When Hollywood tackles history sometimes the result is an uneasy mixture of what really happened and what might have happened. This is certainly the case with Emperor, which spotlights the dilemma facing General Douglas MacArthur (Tommy Lee Jones) when he arrives in Japan soon after the conclusion of World War II. His mission is to begin the rebuilding of the defeated country, but first a determination must be made whether to prosecute Emperor Hirohito for war crimes.
This situation was extremely complicated, and Peter Webber’s film goes to great lengths to explain why. In that regard, although the resulting film is sometimes dull and even boring, I appreciate its thoughtfulness. Movies too often simplify history to black and white when the reality is that, to quote directly from the film, “there are a million shades of gray.”
MacArthur has no time for an investigation, so he assigns his protege General Bonner Fellers (Matthew Fox) to recommend whether the Emperor is to be charged, and to do it within ten days. Fellers is a Japanophile, who, according to the movie, is smitten with a Japanese girl (Eriko Hatsune) whom he met at college. Ultimately it is his remembered discussions with her father (Toshiyuki Nishida) before the war that steer Fellers’ recommendation. Was this relationship real? I don’t know.
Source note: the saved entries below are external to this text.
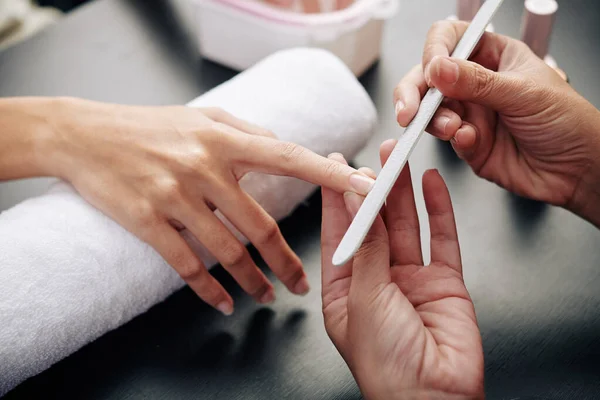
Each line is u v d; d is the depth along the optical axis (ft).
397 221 1.46
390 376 1.21
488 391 1.39
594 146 1.55
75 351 1.51
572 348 1.45
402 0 2.42
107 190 1.51
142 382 1.47
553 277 1.58
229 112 1.68
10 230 1.45
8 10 3.34
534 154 1.67
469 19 2.06
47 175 1.66
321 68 1.74
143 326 1.57
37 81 2.15
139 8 2.44
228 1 2.00
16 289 1.37
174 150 1.54
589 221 1.69
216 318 1.58
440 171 1.84
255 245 1.54
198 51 2.26
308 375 1.46
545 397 1.37
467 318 1.30
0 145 1.66
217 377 1.47
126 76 2.16
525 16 1.92
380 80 2.12
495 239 1.67
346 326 1.34
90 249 1.43
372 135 1.82
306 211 1.78
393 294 1.24
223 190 1.51
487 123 1.70
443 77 1.35
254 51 2.10
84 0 3.48
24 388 1.48
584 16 2.27
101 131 1.60
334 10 2.12
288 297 1.62
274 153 1.49
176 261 1.48
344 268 1.41
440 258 1.43
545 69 1.58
I just don’t know how much credence to give to this version of events. While there is dramatic credence to the technique of using Fellers’ past to inform his verdict it comes across as strained and clichéd, and certainly not objective. Perhaps that is the movie’s point: that such a decision could not be made objectively, but required a subjective perspective, first from Fellers and then from MacArthur himself during a climactic meeting with Hirohito (Takataro Kataoka). That meeting scene is the best thing in the movie, putting everything into place and finally looking toward the future instead of sifting through a largely unknowable past.
The biggest obstacle for my enjoyment of the movie, other than its relative dullness, is the performance of Matthew Fox. I never found him convincing as a general; he seems too young and too casual to properly inhabit that rank. Being that the bulk of the film rests on his shoulders, this is a problem. By using Fellers as its dramatic lynchpin I think Webber’s film undermines itself. And that is a shame, because this is a film that genuinely tries to illustrate important history. ☆ ☆ 1/2. 15 March 2013.